Hey because of my job i can only train early in the morning like an hour or hour and a half after i wake up or early evening. i have way more energy in the evening but i tend to produce way too much cortisol and evening training in the evening makes me have a lot problems with sleeping. now my question is can i do weighted pulls and dips that early, will it put a strain on my spine? i’ve read a lot about weightlifting early, about how your discs are not prepared for that, but i don’t if it applies to calisthenics. can someone help with this

Honestly I don’t think this should even be a differentiating factor when looking at AM vs PM training.
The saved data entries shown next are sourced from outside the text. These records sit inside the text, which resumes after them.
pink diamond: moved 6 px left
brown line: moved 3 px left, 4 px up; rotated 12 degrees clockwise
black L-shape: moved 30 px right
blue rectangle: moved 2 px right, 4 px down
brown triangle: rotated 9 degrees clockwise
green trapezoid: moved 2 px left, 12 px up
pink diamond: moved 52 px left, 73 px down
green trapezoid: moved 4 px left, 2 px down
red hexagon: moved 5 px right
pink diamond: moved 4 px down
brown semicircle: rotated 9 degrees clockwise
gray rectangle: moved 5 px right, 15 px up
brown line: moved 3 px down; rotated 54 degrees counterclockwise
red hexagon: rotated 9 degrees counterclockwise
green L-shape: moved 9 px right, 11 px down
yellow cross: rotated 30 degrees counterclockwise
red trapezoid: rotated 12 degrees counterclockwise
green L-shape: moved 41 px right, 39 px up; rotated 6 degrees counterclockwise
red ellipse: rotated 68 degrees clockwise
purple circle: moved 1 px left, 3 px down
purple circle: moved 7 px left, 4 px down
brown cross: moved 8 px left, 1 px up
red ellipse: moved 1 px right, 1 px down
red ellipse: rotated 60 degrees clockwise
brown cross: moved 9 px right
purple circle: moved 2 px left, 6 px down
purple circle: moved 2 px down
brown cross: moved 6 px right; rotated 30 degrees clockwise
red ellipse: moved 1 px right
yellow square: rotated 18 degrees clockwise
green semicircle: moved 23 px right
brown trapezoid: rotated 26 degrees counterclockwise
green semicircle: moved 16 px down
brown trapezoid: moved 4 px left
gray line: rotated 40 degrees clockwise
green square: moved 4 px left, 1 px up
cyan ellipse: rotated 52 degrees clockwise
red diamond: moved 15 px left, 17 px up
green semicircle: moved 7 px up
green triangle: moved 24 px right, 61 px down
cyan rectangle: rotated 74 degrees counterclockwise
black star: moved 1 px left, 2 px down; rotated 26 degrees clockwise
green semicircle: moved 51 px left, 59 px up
Maybe, MAYBE, you will be a little stronger PM training because of some disc compression during the day, but its not something so huge that AM lifting suddenly becomes unsafe.

This looks like an example of a small piece of data being ridiculously sensationalised. Don’t worry about it.

Secondly, if you’re talking about dips and pull-ups, even if your discs were, for some reason, glass before 12 noon, neither of those are loading your spine. Go for it.

Our discs absorb spinal fluid while we sleep. That’s why people are taller first thing in the morning. This fills them up and makes them “stiff”. We’re actually at more risk for an injury when we first wake up. It doesn’t mean that we can’t train; we just have to pay attention and warm up properly.

I can feel a legit difference between my 5am sessions and any other session. My spine actually hurts when I jog my warm up lap. I still squat and deadlift though.

@daracv, if you’re waiting 60-90 m inutes after you wak up then you don’t need to worry about that. And as Pinky said, the exercises you mentioned aren’t risky anyway.

This is difficult to quantify.

But most importantly,

These are not compressive exercises. They are the opposite.